Overall, equity REITs gained three-quarters of a percentage point in June (versus May). After a disappointing May, the Industrial sector rebounded by 10 percentage points with a monthly return of 7.46 percent, followed by the Lodging/Resorts sector with an 8.69 percentage point rebound. The Industrial sector’s June performance was so strong, in fact, that it was a statistical outlier for the sectors that RCG tracks. On the wrong side of outliers, Regional Malls returned -12.63 percent for the quarter and -3.92 percent year-to-date. Infrastructure continues to have the best one and three-year compound annual total returns (34.33 and 20.02 percent, respectively), but its one-year return was weighed-down by a flat return in June. Industrial’s stellar month has boosted its three-year return to 19.28 percent. Manufactured Home REITS continue to have a considerable lead over the 5-year and 10-year horizons.
 
Given Industrial’s remarkable performance in June, let’s look at two REITs that were recently in the news. The Toby Awards are given annually by the Building Owners and Managers Association (BOMA) to recognize quality in commercial buildings and excellence in building management. Properties owned by Duke Realty Corp. (NYSE: DRE) and EastGroup Properties, Inc. (NYSE: EGP) were joint 2019 winners for the industrial office building category. Duke Realty’s nationwide portfolio of projects include state-of-the-art bulk warehouses and regional distribution centers, while EastGroup Properties focuses on ownership of premier distribution facilities in major Sunbelt markets generally clustered near major transportation features. EastGroup Properties’ one-year total return was 25.74 percent (as of July 15, 2019), exceeding the sector’s 22.6 percent total return.
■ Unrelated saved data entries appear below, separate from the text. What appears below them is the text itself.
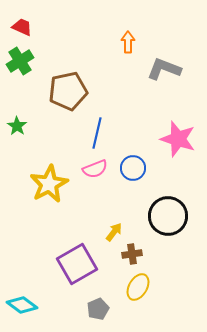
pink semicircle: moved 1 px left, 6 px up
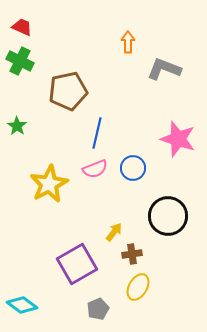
green cross: rotated 32 degrees counterclockwise
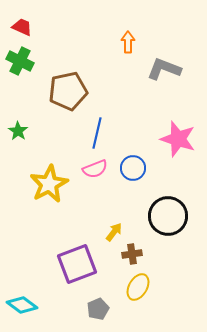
green star: moved 1 px right, 5 px down
purple square: rotated 9 degrees clockwise
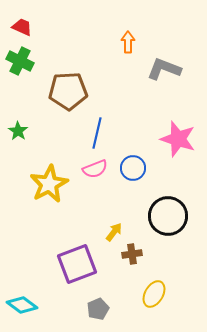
brown pentagon: rotated 9 degrees clockwise
yellow ellipse: moved 16 px right, 7 px down
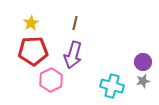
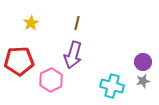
brown line: moved 2 px right
red pentagon: moved 14 px left, 10 px down
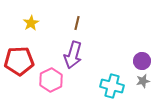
purple circle: moved 1 px left, 1 px up
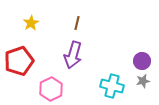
red pentagon: rotated 16 degrees counterclockwise
pink hexagon: moved 9 px down
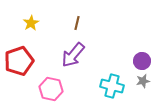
purple arrow: rotated 24 degrees clockwise
pink hexagon: rotated 20 degrees counterclockwise
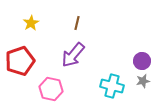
red pentagon: moved 1 px right
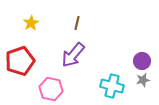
gray star: moved 1 px up
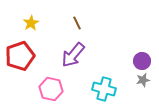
brown line: rotated 40 degrees counterclockwise
red pentagon: moved 5 px up
cyan cross: moved 8 px left, 3 px down
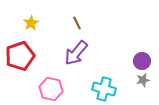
purple arrow: moved 3 px right, 2 px up
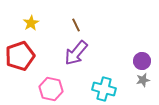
brown line: moved 1 px left, 2 px down
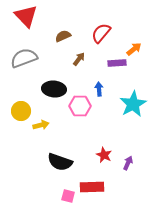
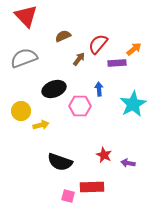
red semicircle: moved 3 px left, 11 px down
black ellipse: rotated 25 degrees counterclockwise
purple arrow: rotated 104 degrees counterclockwise
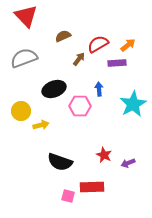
red semicircle: rotated 20 degrees clockwise
orange arrow: moved 6 px left, 4 px up
purple arrow: rotated 32 degrees counterclockwise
As for Retail, over 7,000 store closures were announced by U.S. retailers in the first half of the year, according to tracking done by Coresight Research. “[T]he tally could top 12,000 by the end of 2019, setting a new record.” These closures are also bad news for U.S. mall owners like Simon and Macerich, which were already struggling with customer traffic. This is forcing landlords to get creative with their malls: more food options, e-commerce brands, offices, and even residential space (for more on mall REIT creativity, see our June issue of REITview).
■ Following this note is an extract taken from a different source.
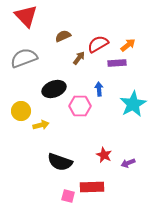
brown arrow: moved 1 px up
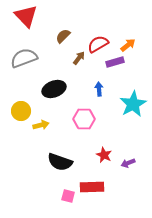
brown semicircle: rotated 21 degrees counterclockwise
purple rectangle: moved 2 px left, 1 px up; rotated 12 degrees counterclockwise
pink hexagon: moved 4 px right, 13 px down
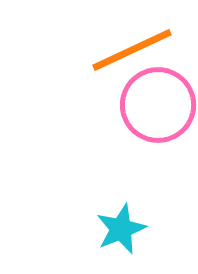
Finally, from June 4th to June 6th NYC hosted the REITweek 2019 Investor Conference. The conference included a panel that discussed the state of capital markets, the likelihood of a near-term recession, and the impact of tariffs on REIT performance. Christy McElroy, senior equity research analyst at Citi, applauded the strong balance sheets that REITs have today, compared with historical averages, which should buffer them against the reality and possibility of further tariffs with China and Mexico. She also opined that self-driving cars and blockchain are poised to have a big impact on the REIT industry, ostensibly Infrastructure and Data Center REITs. The bad news according to the panel, however, is that some economists foresee a recession later this year that could impact the REIT market.
 
According to a July 11 article in Fortune, “Since the 1960s, one indicator of a looming recession has been the New York Fed’s recession probability index breaking 30%.” That prediction reached 32.9 percent in July—the highest probability since 2009. That said, the reader is advised to remember that this number also means that the New York Fed predicts a better than 77 percent chance that a recession will NOT occur in the near-term. There is always a recession up ahead–the economy moves in cycles; the question is, how long is the “near-term?”